Indonesia: GDP growth grows at slowest pace in nearly five years in Q1
May 5, 2014
In the first quarter, GDP grew 5.2% over the same quarter last year. The expansion was below the 5.7% increase observed in the fourth quarter and marked the weakest growth rate since Q3 2009. The result undershot market expectations of a 5.6% rise.
The slowdown in Q1 primarily reflected the impact of a mineral export ban that the government introduced in January in an attempt to promote the development of a domestic processing industry. Exports plummeted from 7.4% growth in Q4 to a 0.8% decline in Q1. Imports contracted 0.6% in Q1 (Q4: -0.6% year-on-year). As a result, the external sector's net contribution to overall growth dropped from plus 3.3 percentage points in the fourth quarter to a flat reading in the first quarter.

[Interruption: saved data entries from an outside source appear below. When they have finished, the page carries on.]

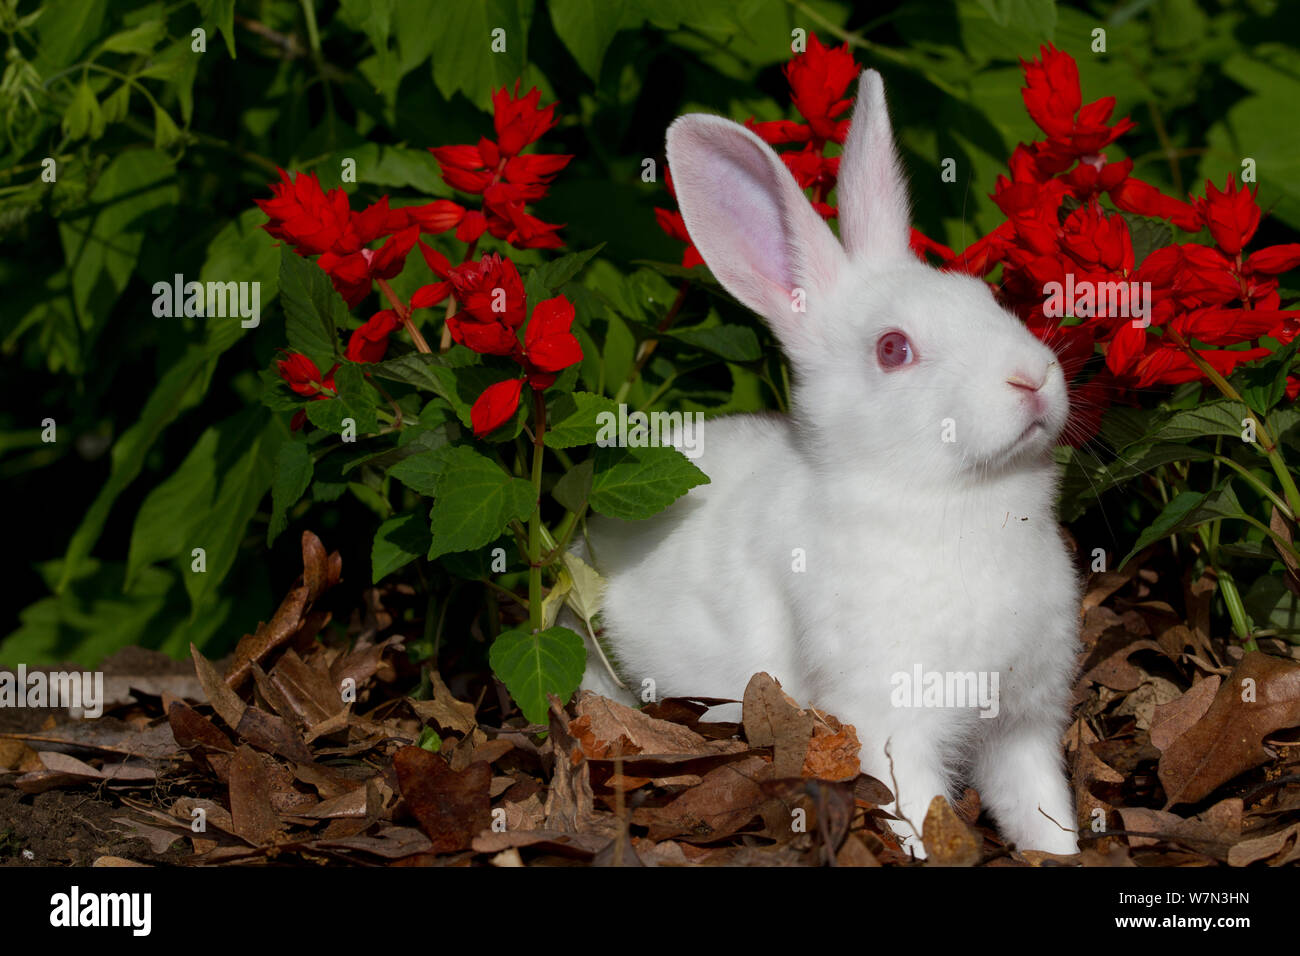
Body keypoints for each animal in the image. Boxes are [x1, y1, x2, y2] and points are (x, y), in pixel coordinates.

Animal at [575, 70, 1081, 858]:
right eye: (893, 349)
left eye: (987, 297)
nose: (1031, 378)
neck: (954, 499)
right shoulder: (892, 723)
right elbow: (919, 813)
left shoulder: (1024, 726)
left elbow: (1043, 808)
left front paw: (1061, 853)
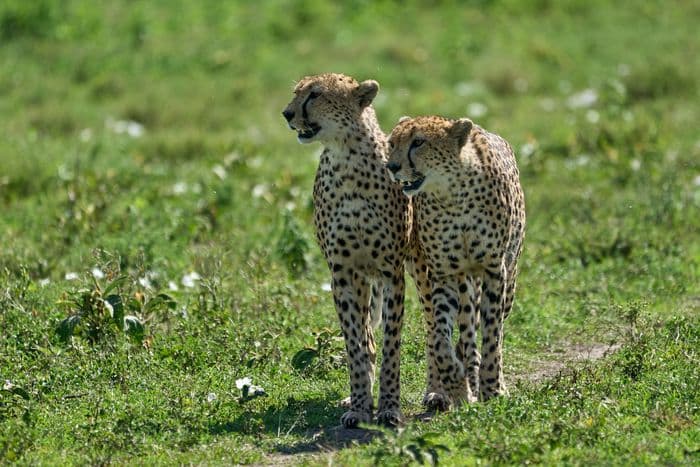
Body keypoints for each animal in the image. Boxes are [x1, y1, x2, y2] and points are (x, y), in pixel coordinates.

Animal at [282, 73, 417, 427]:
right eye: (296, 93)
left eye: (315, 95)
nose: (287, 113)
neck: (347, 157)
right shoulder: (342, 273)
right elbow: (356, 343)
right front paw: (359, 406)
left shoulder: (391, 271)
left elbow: (392, 344)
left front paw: (389, 407)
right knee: (367, 336)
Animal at [386, 115, 526, 406]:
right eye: (392, 143)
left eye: (418, 142)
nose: (392, 166)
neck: (452, 195)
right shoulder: (444, 274)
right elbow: (440, 337)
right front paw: (456, 383)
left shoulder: (494, 270)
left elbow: (493, 335)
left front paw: (493, 389)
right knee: (459, 331)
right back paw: (449, 386)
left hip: (509, 279)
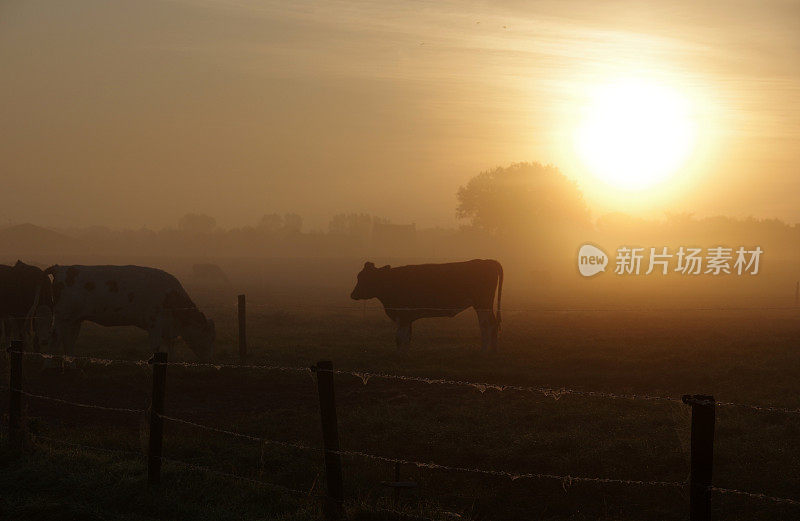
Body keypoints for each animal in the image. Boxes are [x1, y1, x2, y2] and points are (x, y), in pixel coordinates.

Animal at [47, 266, 214, 360]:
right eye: (207, 335)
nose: (209, 360)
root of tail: (61, 268)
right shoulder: (154, 323)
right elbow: (156, 346)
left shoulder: (168, 327)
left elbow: (170, 345)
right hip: (62, 316)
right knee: (54, 339)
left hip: (74, 319)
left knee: (69, 341)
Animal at [348, 258, 504, 350]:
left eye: (365, 277)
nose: (353, 294)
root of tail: (486, 261)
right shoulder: (407, 317)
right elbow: (406, 337)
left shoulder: (403, 315)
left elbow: (399, 337)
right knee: (493, 324)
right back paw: (493, 350)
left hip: (482, 304)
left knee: (487, 325)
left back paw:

On the domestic side, total consumption growth was fairly steady at 5.4% (Q4: +5.5% year-on-year). Private consumption growth increased from 5.3% in Q4 to 5.6% in Q1, while government consumption fell from a 6.5% expansion in Q4 to an increase of 3.6% in Q1. Meanwhile, fixed investment growth improved from 4.3% to 5.1%.
The Central Bank expects the economy to expand between 5.5% and 5.9% in 2014. FocusEconomics Consensus Forecast panelists expect the economy to expand 5.5% in 2014, which is unchanged from last month's forecast. For 2015, the panel sees economic growth at 5.8%.